Instruction: Pull out of the data below the stretch of lines bounded by the one containing "X151820Y63460D03*" and the one containing "X163120Y174540D03*", both bounds included, unchanged.

Data entries:
========================================================================
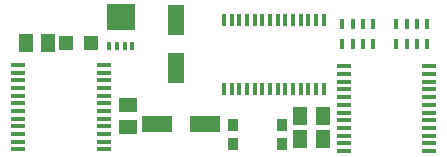
<source format=gbr>
G04 EAGLE Gerber RS-274X export*
G75*
%MOMM*%
%FSLAX34Y34*%
%LPD*%
%INSolderpaste Top*%
%IPPOS*%
%AMOC8*
5,1,8,0,0,1.08239X$1,22.5*%
G01*
%ADD10R,1.250000X0.400000*%
%ADD11R,1.300000X1.500000*%
%ADD12R,2.600000X1.400000*%
%ADD13R,1.400000X2.600000*%
%ADD14R,1.200000X1.200000*%
%ADD15R,0.420000X0.700000*%
%ADD16R,0.450000X1.050000*%
%ADD17R,2.350000X2.250000*%
%ADD18R,0.304800X0.990600*%
%ADD19R,1.500000X1.300000*%
%ADD20R,0.450000X0.900000*%
%ADD21R,0.900000X1.000000*%


D10*
X79320Y128460D03*
X79320Y121960D03*
X79320Y115460D03*
X79320Y108960D03*
X79320Y102460D03*
X79320Y95960D03*
X79320Y89460D03*
X79320Y82960D03*
X79320Y76460D03*
X79320Y69960D03*
X79320Y63460D03*
X79320Y56960D03*
X151820Y69960D03*
X151820Y76460D03*
X151820Y82960D03*
X151820Y89460D03*
X151820Y95960D03*
X151820Y102460D03*
X151820Y108960D03*
X151820Y115460D03*
X151820Y121960D03*
X151820Y128460D03*
X151820Y63460D03*
X151820Y56960D03*
X427410Y55690D03*
X427410Y62190D03*
X427410Y68690D03*
X427410Y75190D03*
X427410Y81690D03*
X427410Y88190D03*
X427410Y94690D03*
X427410Y101190D03*
X427410Y107690D03*
X427410Y114190D03*
X427410Y120690D03*
X427410Y127190D03*
X354910Y114190D03*
X354910Y107690D03*
X354910Y101190D03*
X354910Y94690D03*
X354910Y88190D03*
X354910Y81690D03*
X354910Y75190D03*
X354910Y68690D03*
X354910Y62190D03*
X354910Y55690D03*
X354910Y120690D03*
X354910Y127190D03*
D11*
X337160Y85090D03*
X318160Y85090D03*
D12*
X196670Y78740D03*
X237670Y78740D03*
D13*
X213360Y166550D03*
X213360Y125550D03*
D14*
X120310Y147320D03*
X141310Y147320D03*
D11*
X85750Y147320D03*
X104750Y147320D03*
D15*
X163120Y144290D03*
X156620Y144290D03*
X169620Y144290D03*
X176120Y144290D03*
D16*
X175620Y174540D03*
X163120Y174540D03*
X169620Y174540D03*
X157120Y174540D03*
D17*
X166370Y168790D03*
D18*
X338160Y166338D03*
X331660Y166338D03*
X325160Y166338D03*
X318660Y166338D03*
X312160Y166338D03*
X305660Y166338D03*
X299160Y166338D03*
X292660Y166338D03*
X292660Y107982D03*
X299160Y107982D03*
X305660Y107982D03*
X312160Y107982D03*
X318660Y107982D03*
X325160Y107982D03*
X331660Y107982D03*
X338160Y107982D03*
X286160Y166338D03*
X279660Y166338D03*
X286160Y107982D03*
X279660Y107982D03*
X273160Y166338D03*
X266660Y166338D03*
X260160Y166338D03*
X253660Y166338D03*
X253660Y107982D03*
X260160Y107982D03*
X266660Y107982D03*
X273160Y107982D03*
D19*
X172720Y94590D03*
X172720Y75590D03*
D11*
X337160Y66040D03*
X318160Y66040D03*
D20*
X354030Y163440D03*
X354030Y146440D03*
X363030Y163440D03*
X371030Y163440D03*
X380030Y163440D03*
X380030Y146440D03*
X363030Y146440D03*
X371030Y146440D03*
X425750Y146440D03*
X425750Y163440D03*
X416750Y146440D03*
X408750Y146440D03*
X399750Y146440D03*
X399750Y163440D03*
X416750Y163440D03*
X408750Y163440D03*
D21*
X302440Y77850D03*
X302440Y61850D03*
X261440Y61850D03*
X261440Y77850D03*
M02*

</source>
========================================================================
Response below:
X151820Y63460D03*
X151820Y56960D03*
X427410Y55690D03*
X427410Y62190D03*
X427410Y68690D03*
X427410Y75190D03*
X427410Y81690D03*
X427410Y88190D03*
X427410Y94690D03*
X427410Y101190D03*
X427410Y107690D03*
X427410Y114190D03*
X427410Y120690D03*
X427410Y127190D03*
X354910Y114190D03*
X354910Y107690D03*
X354910Y101190D03*
X354910Y94690D03*
X354910Y88190D03*
X354910Y81690D03*
X354910Y75190D03*
X354910Y68690D03*
X354910Y62190D03*
X354910Y55690D03*
X354910Y120690D03*
X354910Y127190D03*
D11*
X337160Y85090D03*
X318160Y85090D03*
D12*
X196670Y78740D03*
X237670Y78740D03*
D13*
X213360Y166550D03*
X213360Y125550D03*
D14*
X120310Y147320D03*
X141310Y147320D03*
D11*
X85750Y147320D03*
X104750Y147320D03*
D15*
X163120Y144290D03*
X156620Y144290D03*
X169620Y144290D03*
X176120Y144290D03*
D16*
X175620Y174540D03*
X163120Y174540D03*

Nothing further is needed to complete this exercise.